The Gio chefs are kept busy during the gala evening for Dine by Design East on Thursday, Oct. 3 at the Olympic Community Centre. (Marilyn Smulders Photo)

You will know from previous blog posts that we are still awaiting the final completion of the Affiliation Study. Since I wrote last we have finally come to terms with the consulting firm on the work remaining to be done. The completion date is January 31. The space study is complete and will be reviewed by the Board of Governors at a special meeting to be held in early November.

Also on the planning front, the Strategic Planning Committee under the lead of Vice Chair Julia Rivard Dexter has selected the firm Novita, a very experienced group with loads of experience working in the arts and culture fields, to lead the process. Early planning is underway and you should expect more detailed information on the approach which will be used. Briefly, the approach will contain numerous opportunities for input and advice from our various stakeholder groups as we attempt to fashion our future vision together. All combined, we have a very busy fall planned so stay tuned.

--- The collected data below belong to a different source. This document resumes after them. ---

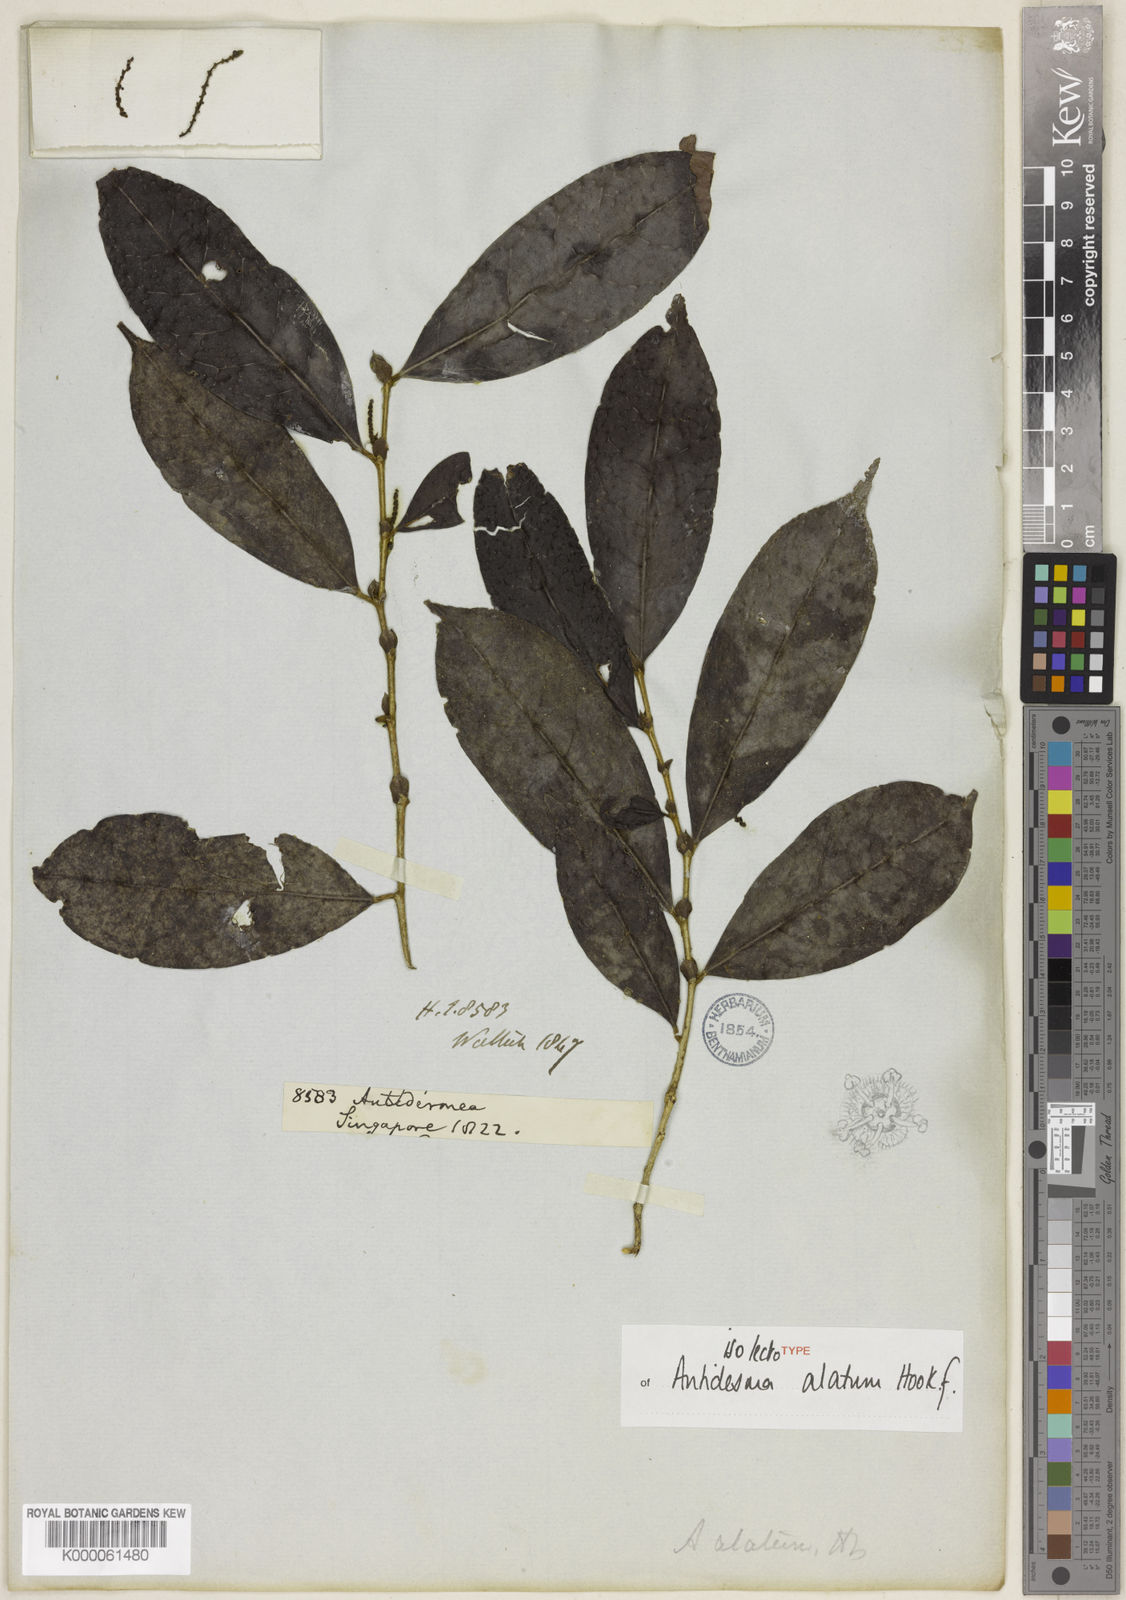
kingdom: Plantae
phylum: Tracheophyta
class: Magnoliopsida
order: Malpighiales
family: Phyllanthaceae
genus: Antidesma
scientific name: Antidesma neurocarpum
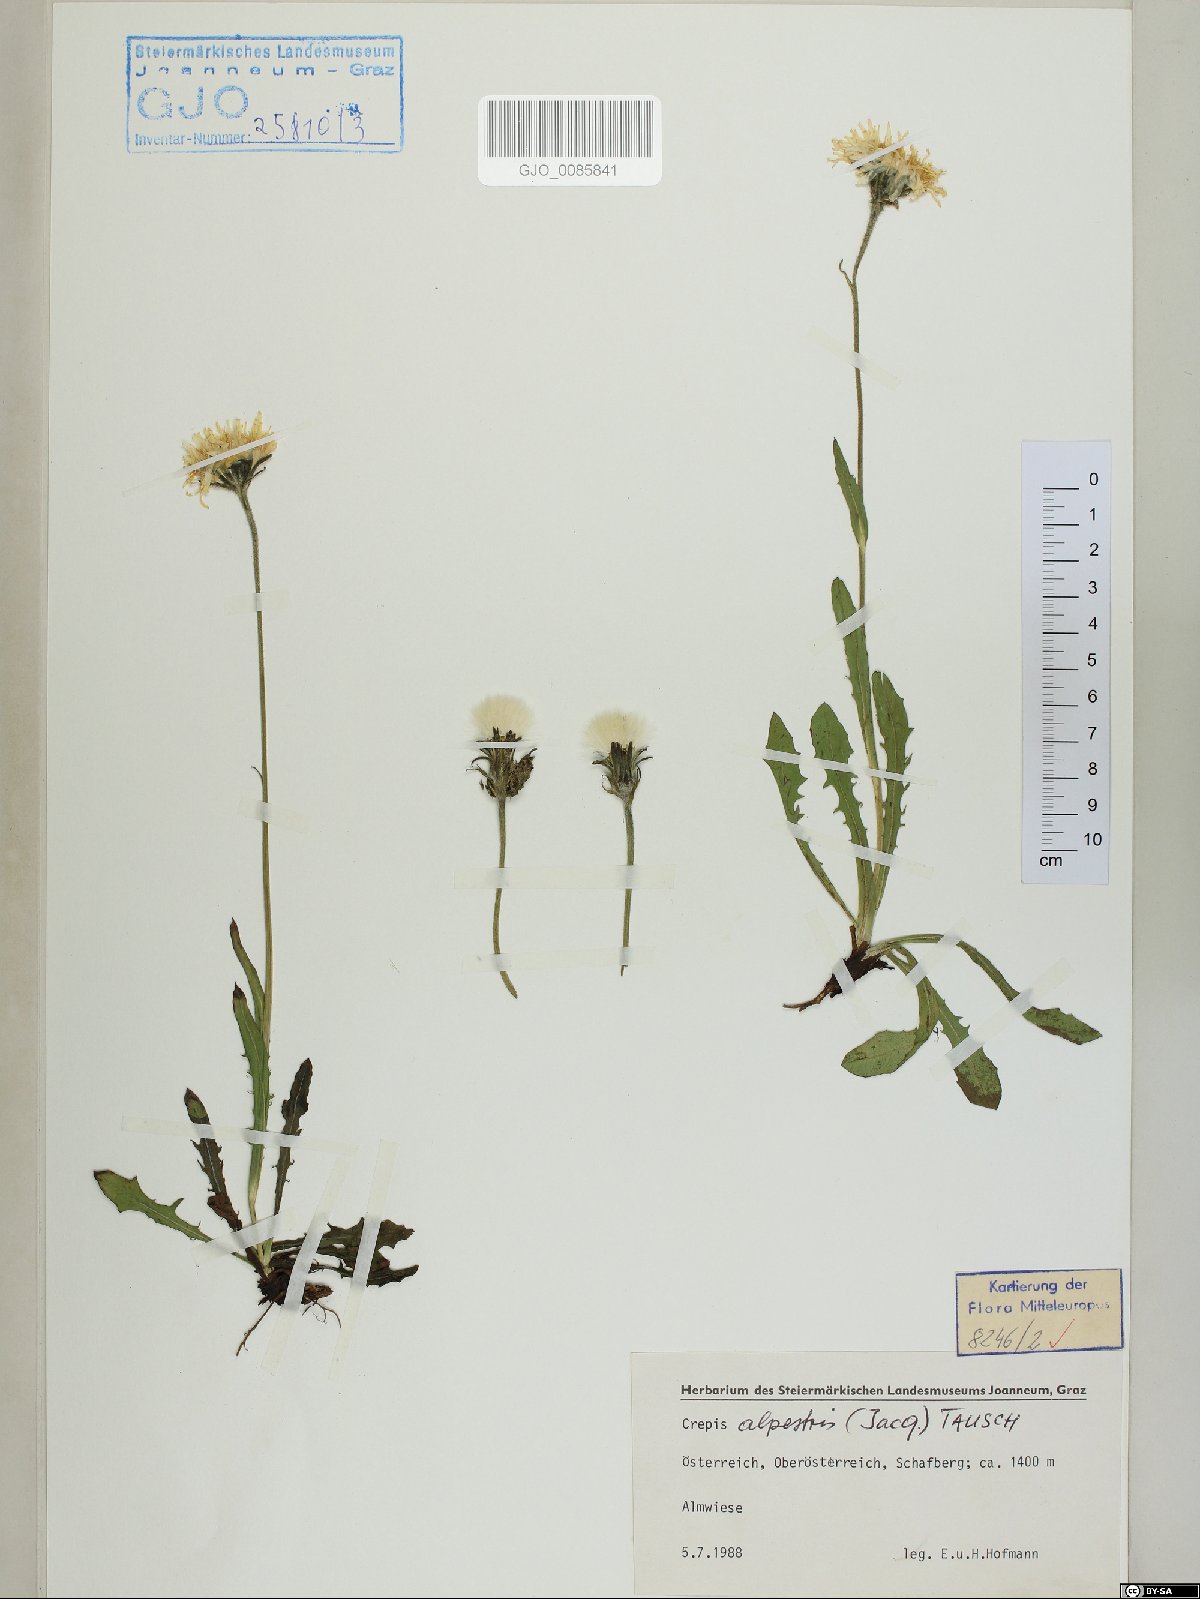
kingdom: Plantae
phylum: Tracheophyta
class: Magnoliopsida
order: Asterales
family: Asteraceae
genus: Crepis
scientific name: Crepis alpestris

On the staffing front I am happy to report that our Academic Dean Dr. Christine Holzer Hunt has returned from sick leave and is easing back to full duties. Welcome back Christine. Jason Blackburn, with the Office of Research Services, remains out on sick leave as does Linda Hutchison, director of University Relations, who only recently became ill. We wish Jason and Linda speedy recoveries.

Finally, we have been advised recently that Fran Cameron, Senior Secretary for Governance will be retiring at the end of October. While her announcement came as a surprise I am sure everyone will join me in wishing Fran, a major player at NSCAD, our very best wishes.